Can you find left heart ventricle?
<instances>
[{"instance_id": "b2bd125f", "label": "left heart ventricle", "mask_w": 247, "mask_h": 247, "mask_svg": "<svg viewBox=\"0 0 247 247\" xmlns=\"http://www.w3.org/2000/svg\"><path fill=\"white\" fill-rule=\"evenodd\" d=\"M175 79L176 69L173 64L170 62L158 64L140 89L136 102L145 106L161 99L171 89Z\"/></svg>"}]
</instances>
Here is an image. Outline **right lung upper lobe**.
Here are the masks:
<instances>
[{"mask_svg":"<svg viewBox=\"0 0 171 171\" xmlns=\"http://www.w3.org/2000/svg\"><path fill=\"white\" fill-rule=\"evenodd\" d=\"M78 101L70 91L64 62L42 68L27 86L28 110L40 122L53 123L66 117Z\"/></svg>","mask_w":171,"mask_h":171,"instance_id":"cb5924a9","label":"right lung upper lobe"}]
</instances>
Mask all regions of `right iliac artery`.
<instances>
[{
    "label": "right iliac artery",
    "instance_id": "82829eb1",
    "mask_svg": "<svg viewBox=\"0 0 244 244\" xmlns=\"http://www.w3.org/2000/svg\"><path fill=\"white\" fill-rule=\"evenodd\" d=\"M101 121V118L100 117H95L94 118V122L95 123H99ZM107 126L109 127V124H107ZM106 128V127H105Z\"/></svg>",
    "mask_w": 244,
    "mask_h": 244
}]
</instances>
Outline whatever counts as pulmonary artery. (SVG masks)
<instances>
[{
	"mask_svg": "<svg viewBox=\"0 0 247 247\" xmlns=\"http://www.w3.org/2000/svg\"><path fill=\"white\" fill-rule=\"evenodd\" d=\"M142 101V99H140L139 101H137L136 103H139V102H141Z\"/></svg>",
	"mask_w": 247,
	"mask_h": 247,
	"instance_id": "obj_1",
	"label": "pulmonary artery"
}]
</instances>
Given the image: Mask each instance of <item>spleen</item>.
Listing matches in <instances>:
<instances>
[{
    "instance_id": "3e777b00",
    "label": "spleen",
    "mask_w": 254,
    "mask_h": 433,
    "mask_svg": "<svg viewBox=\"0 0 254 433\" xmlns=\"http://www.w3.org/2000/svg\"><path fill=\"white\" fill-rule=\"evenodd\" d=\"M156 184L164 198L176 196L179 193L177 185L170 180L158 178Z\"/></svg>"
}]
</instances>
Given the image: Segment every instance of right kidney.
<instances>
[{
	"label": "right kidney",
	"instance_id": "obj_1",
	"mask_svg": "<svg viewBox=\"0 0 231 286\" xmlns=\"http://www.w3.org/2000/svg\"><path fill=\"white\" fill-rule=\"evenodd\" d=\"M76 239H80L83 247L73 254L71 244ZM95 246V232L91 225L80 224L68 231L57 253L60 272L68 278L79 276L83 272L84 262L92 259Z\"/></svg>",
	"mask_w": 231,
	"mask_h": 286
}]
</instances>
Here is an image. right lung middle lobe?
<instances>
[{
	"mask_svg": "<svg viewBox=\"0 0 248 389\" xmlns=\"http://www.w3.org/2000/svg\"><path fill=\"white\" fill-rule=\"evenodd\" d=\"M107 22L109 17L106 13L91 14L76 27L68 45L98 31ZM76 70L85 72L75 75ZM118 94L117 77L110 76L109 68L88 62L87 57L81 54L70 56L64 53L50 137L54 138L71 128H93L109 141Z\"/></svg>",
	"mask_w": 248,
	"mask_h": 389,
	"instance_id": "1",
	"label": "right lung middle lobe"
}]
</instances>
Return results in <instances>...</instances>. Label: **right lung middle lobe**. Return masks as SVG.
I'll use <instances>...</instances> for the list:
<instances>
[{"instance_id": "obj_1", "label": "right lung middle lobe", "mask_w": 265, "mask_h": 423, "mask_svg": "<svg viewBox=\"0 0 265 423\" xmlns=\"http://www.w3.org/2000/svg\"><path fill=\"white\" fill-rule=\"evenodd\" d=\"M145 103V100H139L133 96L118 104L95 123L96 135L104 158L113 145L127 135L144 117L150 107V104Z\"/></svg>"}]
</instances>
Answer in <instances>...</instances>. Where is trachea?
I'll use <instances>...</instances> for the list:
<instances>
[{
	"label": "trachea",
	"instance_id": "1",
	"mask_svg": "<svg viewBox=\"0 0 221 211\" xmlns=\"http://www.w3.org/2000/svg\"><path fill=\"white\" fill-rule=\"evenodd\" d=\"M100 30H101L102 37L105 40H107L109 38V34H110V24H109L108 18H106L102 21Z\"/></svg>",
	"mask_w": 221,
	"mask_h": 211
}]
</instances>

━━━━━━

**Given request:** Return each line from the items above that contains the word "Outline". Case matters.

**Exercise response:**
Here is an image. Outline **right lung upper lobe**.
Outline whatever counts as pulmonary artery. (SVG masks)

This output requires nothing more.